In this relatively long read, Emily M. Bender is precisely deconstructing and critiquing Steven Johnson’s piece on AI for NYT Magazine. TL;DR: He drank too much of the OpenAI Koolaid and left his journalist’s notebook at the door. It’s a good read where Bender takes every uncritical bit and explains why it’s wrong and/or participates in the legend being built around “AI.” Useful as a lens for further reading on the topic, and if you want to pay attention to how narratives (and futures) are built and slowly become ‘the truth.’
It also made me realise anew why critiques of the technology and gung-ho proponents are so misaligned; to quite a degree, they are not talking about the same thing. The former are (I’m greatly caricaturing here) saying “we know of various social and tech issues, can this maths-based technology be helpful in reversing them?” While the latter are thinking “let's see what this super cool thing that feels like scifi can do, we’ll figure the rest out later (maybe).”
[T]he skeptics framing seems to shift the burden of proof away from those who claim to be doing something outlandish (building “AGI”) and towards those who call out the unfounded claims. […]

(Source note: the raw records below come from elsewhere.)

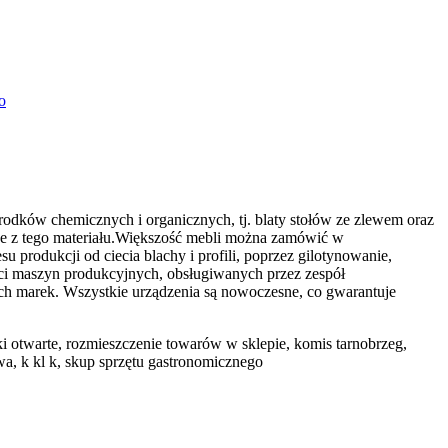
o
rodków chemicznych i organicznych, tj. blaty stołów ze zlewem oraz
ne z tego materiału.Większość mebli można zamówić w
rodukcji od ciecia blachy i profili, poprzez gilotynowanie,
ości maszyn produkcyjnych, obsługiwanych przez zespół
 marek. Wszystkie urządzenia są nowoczesne, co gwarantuje
iki otwarte, rozmieszczenie towarów w sklepie, komis tarnobrzeg,
wa, k kl k, skup sprzętu gastronomicznego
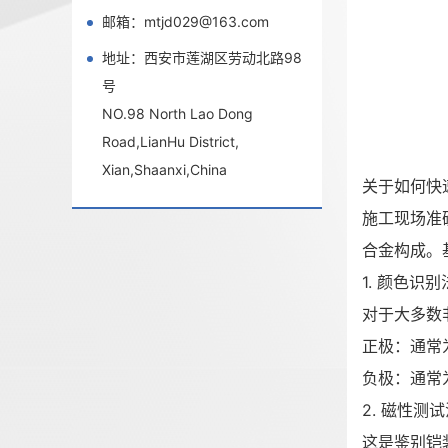
邮箱：mtjd029@163.com
地址：西安市莲湖区劳动北路98
号
NO.98 North Lao Dong
Road,LianHu District,
Xian,Shaanxi,China
关于如何快
施工现场准
合金构成。
1. 颜色识
对于大多数
正极：通常
负极：通常
2. 磁性测
这是鉴别铠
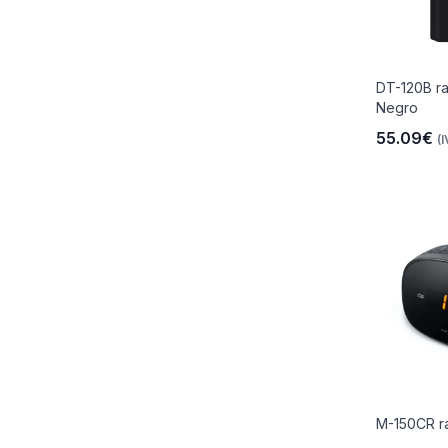
DT-120B rad
Negro
55.09€
(I
M-150CR ra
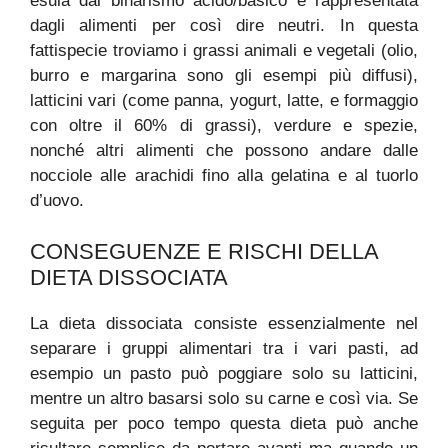
esula dal binarismo acido/basico è rappresentata
dagli alimenti per così dire neutri. In questa
fattispecie troviamo i grassi animali e vegetali (olio,
burro e margarina sono gli esempi più diffusi),
latticini vari (come panna, yogurt, latte, e formaggio
con oltre il 60% di grassi), verdure e spezie,
nonché altri alimenti che possono andare dalle
nocciole alle arachidi fino alla gelatina e al tuorlo
d’uovo.
CONSEGUENZE E RISCHI DELLA
DIETA DISSOCIATA
La dieta dissociata consiste essenzialmente nel
separare i gruppi alimentari tra i vari pasti, ad
esempio un pasto può poggiare solo su latticini,
mentre un altro basarsi solo su carne e così via. Se
seguita per poco tempo questa dieta può anche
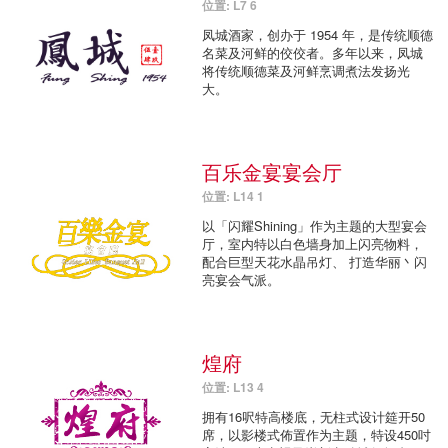
位置: L7 6
凤城酒家，创办于 1954 年，是传统顺德
名菜及河鲜的佼佼者。多年以来，凤城
将传统顺德菜及河鲜烹调煮法发扬光
大。
百乐金宴宴会厅
位置: L14 1
以「闪耀Shining」作为主题的大型宴会
厅，室内特以白色墙身加上闪亮物料，
配合巨型天花水晶吊灯、 打造华丽丶闪
亮宴会气派。
煌府
位置: L13 4
拥有16呎特高楼底，无柱式设计筵开50
席，以影楼式佈置作为主题，特设450吋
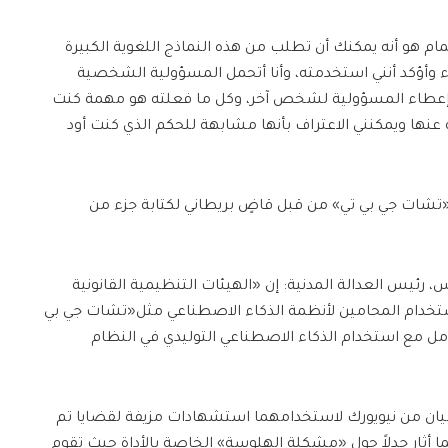
هتمام هو أنه يمكنك أن تطلب من هذه النماذج اللغوية الكبيرة
وأؤكد أنني استخدمته، وأنا أتحمل المسؤولية الشخصية
ل إعطاء المسؤولية لشخص آخر، وكل ما فعلته هو مهمة كنت
عنها ويمكنني الاعتراف بأنها مشابهة للحكم الذي كنت أود
شات جي بي تي» من قبل قاضٍ بريطاني لكتابة جزء من
، رئيس العدالة المدنية: إن «الهيئات التنظيمية القانونية
استخدام المحامين لأنظمة الذكاء الاصطناعي مثل«تشات جي بي
مل مع استخدام الذكاء الاصطناعي التوليدي في النظام
ميان من نيويورك لاستخدامهما استشهادات مزيفة لقضايا تم
أثار جدلاً حول «مشكلة الهلوسة» الخاصة بالأداة حيث تقوم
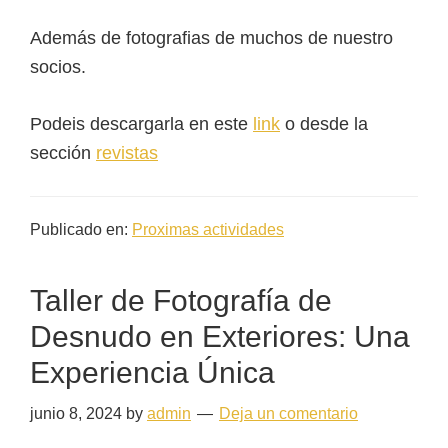
Además de fotografias de muchos de nuestro
socios.
Podeis descargarla en este
link
o desde la
sección
revistas
Publicado en:
Proximas actividades
Taller de Fotografía de
Desnudo en Exteriores: Una
Experiencia Única
junio 8, 2024
by
admin
Deja un comentario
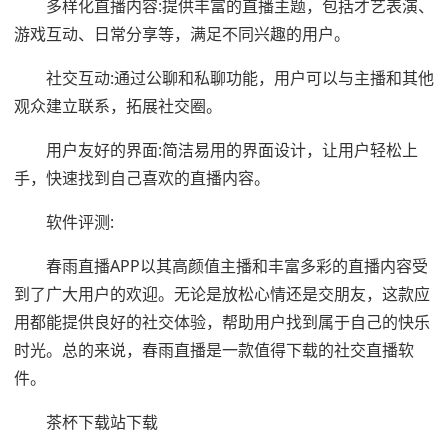
多样化直播内容:提供丰富的直播主题，包括才艺表演、
游戏互动、日常分享等，满足不同兴趣的用户。
社交互动:通过公聊和私聊功能，用户可以与主播和其他
观众建立联系，拓展社交圈。
用户友好的界面:简洁易用的界面设计，让用户轻松上
手，快速找到自己喜欢的直播内容。
软件评测:
春雨直播APP以其高颜值主播和丰富多彩的直播内容受
到了广大用户的欢迎。无论是放松心情还是交朋友，这款应
用都能提供良好的社交体验，帮助用户找到属于自己的快乐
时光。总的来说，春雨直播是一款值得下载的社交直播软
件。
茶杯下载站下载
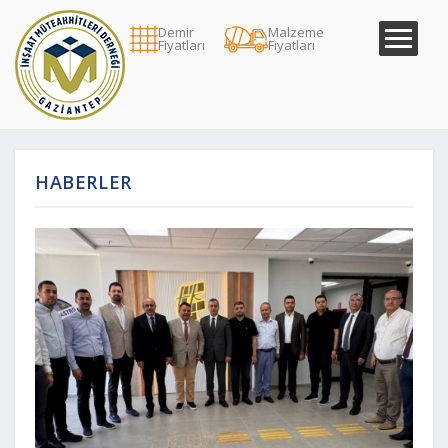
Demir
Malzeme
Fiyatları
Fiyatları
HABERLER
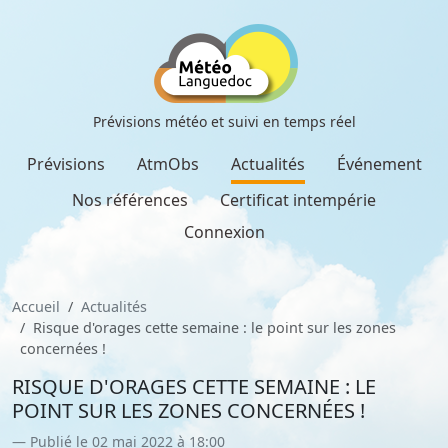
Prévisions météo et suivi en temps réel
Prévisions
AtmObs
Actualités
Événement
Nos références
Certificat intempérie
Connexion
Accueil
Actualités
Risque d'orages cette semaine : le point sur les zones
concernées !
RISQUE D'ORAGES CETTE SEMAINE : LE
POINT SUR LES ZONES CONCERNÉES !
Publié le 02 mai 2022 à 18:00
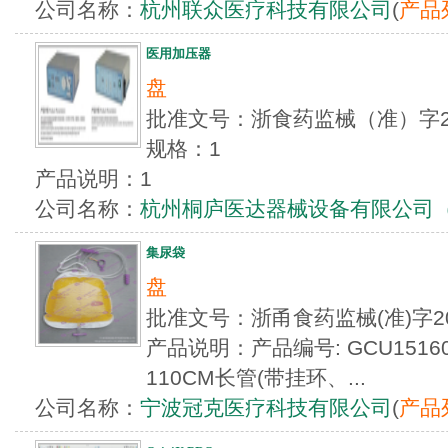
公司名称：
杭州联众医疗科技有限公司
(
产品
医用加压器
盘
批准文号：浙食药监械（准）字20
规格：1
产品说明：1
公司名称：
杭州桐庐医达器械设备有限公司
集尿袋
盘
批准文号：浙甬食药监械(准)字2
产品说明：产品编号: GCU151601
110CM长管(带挂环、...
公司名称：
宁波冠克医疗科技有限公司
(
产品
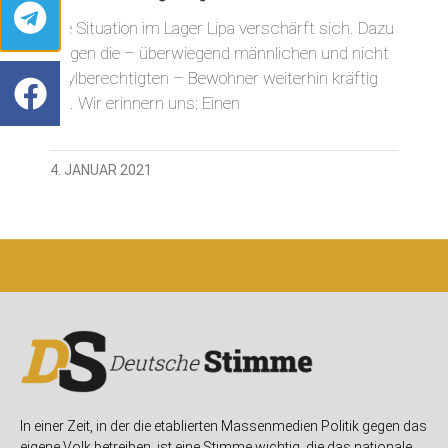
Die Situation im Lager Lipa verschärft sich. Dazu
tragen die – überwiegend männlichen und nicht
asylberechtigten – Bewohner weiterhin kräftig
bei. Wir erinnern uns: Einen
4. JANUAR 2021
In einer Zeit, in der die etablierten Massenmedien Politik gegen das
eigene Volk betreiben, ist eine Stimme wichtig, die das nationale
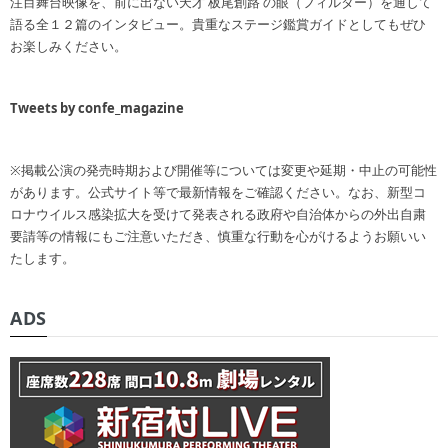
注目舞台映像を、前に出ない天才 板尾創路 の眼（フィルター）を通して
語る全１２篇のインタビュー。貴重なステージ鑑賞ガイドとしてもぜひ
お楽しみください。
Tweets by confe_magazine
※掲載公演の発売時期および開催等については変更や延期・中止の可能性
があります。公式サイト等で最新情報をご確認ください。なお、新型コ
ロナウイルス感染拡大を受けて発表される政府や自治体からの外出自粛
要請等の情報にもご注意いただき、慎重な行動を心がけるようお願いい
たします。
ADS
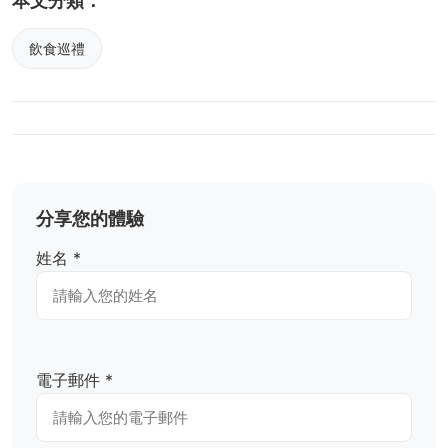
本文分類：
飲食巡禮
分享您的體驗
姓名 *
電子郵件 *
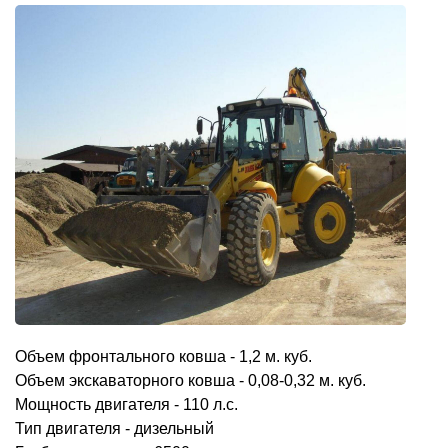
Объем фронтального ковша - 1,2 м. куб.
Объем экскаваторного ковша - 0,08-0,32 м. куб.
Мощность двигателя - 110 л.с.
Тип двигателя - дизельный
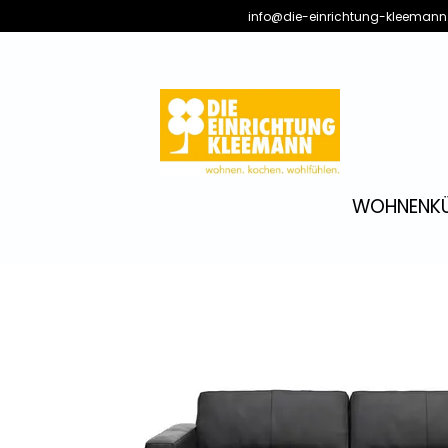
info@die-einrichtung-kleemann
WOHNEN
K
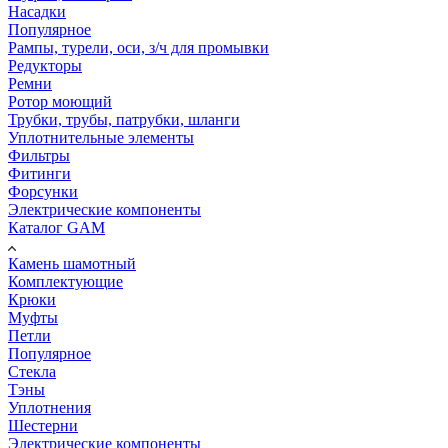
Насадки
Популярное
Рампы, турели, оси, з/ч для промывки
Редукторы
Ремни
Ротор моющий
Трубки, трубы, патрубки, шланги
Уплотнительные элементы
Фильтры
Фитинги
Форсунки
Электрические компоненты
Каталог GAM
Камень шамотный
Комплектующие
Крюки
Муфты
Петли
Популярное
Стекла
Тэны
Уплотнения
Шестерни
Электрические компоненты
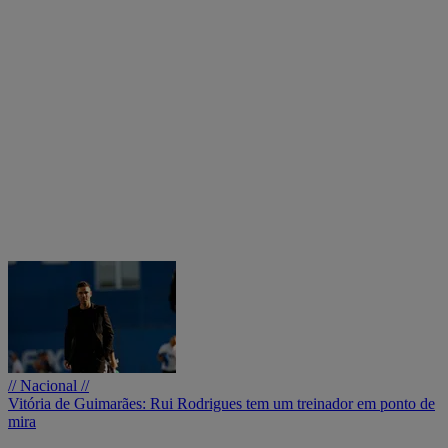
// Nacional //
Vitória de Guimarães: Rui Rodrigues tem um treinador em ponto de
mira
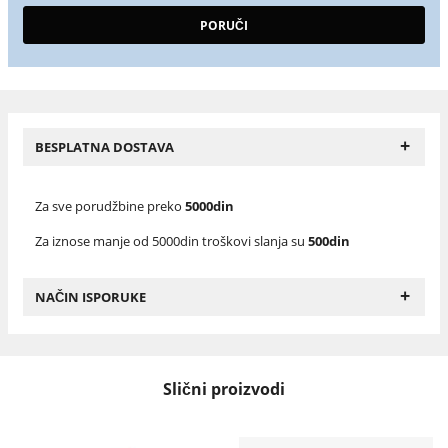
+
BESPLATNA DOSTAVA
Za sve porudžbine preko
5000din
Za iznose manje od 5000din troškovi slanja su
500din
+
NAČIN ISPORUKE
Slični proizvodi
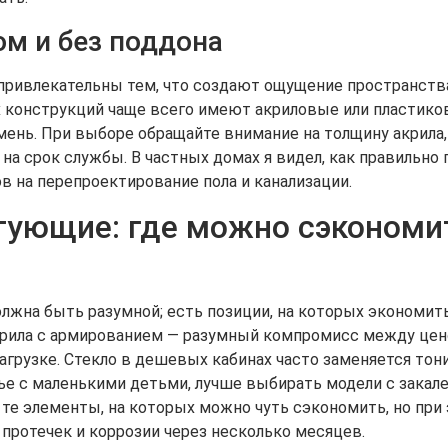
м и без поддона
привлекательны тем, что создают ощущение пространства
 конструкций чаще всего имеют акриловые или пластико
мень. При выборе обращайте внимание на толщину акрила,
на срок службы. В частных домах я видел, как правильно
 на перепроектирование пола и канализации.
ующие: где можно сэкономит
лжна быть разумной; есть позиции, на которых экономить
крила с армированием — разумный компромисс между цено
агрузке. Стекло в дешевых кабинах часто заменяется то
мье с маленькими детьми, лучше выбирать модели с зака
 те элементы, на которых можно чуть сэкономить, но пр
протечек и коррозии через несколько месяцев.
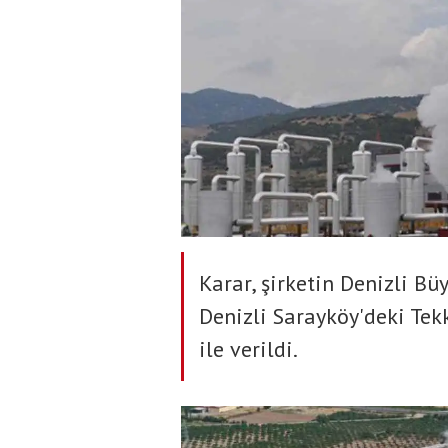
Karar, şirketin Denizli Bü
Denizli Sarayköy'deki Te
ile verildi.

[T]he relevant question is not “how do we build ‘AI’?” but rather things like “How do we shift power so that we see fewer (ideally no) cases of algorithmic oppression?”, “How do we imagine and deploy design processes that locate technology as tools, shaped for and in the service of people working towards pro-social ends?”, and “How do we ensure the possibility of refusal, making it possible to shut down harmful applications and ensure recourse for those being harmed?” […]
Talking about “teaching machines values” is a fundamental misframing of the situation and a piece of AI hype. Software systems are artifacts, not sentient entities, and as such “teaching” is a misplaced and misleading metaphor (as is “machine learning” or “artificial intelligence”). Rather, as with any other artifact or system, the builders of these systems are designing values into them. […]
Just because that text seems coherent doesn’t mean the model behind it has understood anything or is trustworthy. Just because that answer was correct doesn’t mean the next one will be When a computer seems to “speak our language”, we’re actually the ones doing all of the work.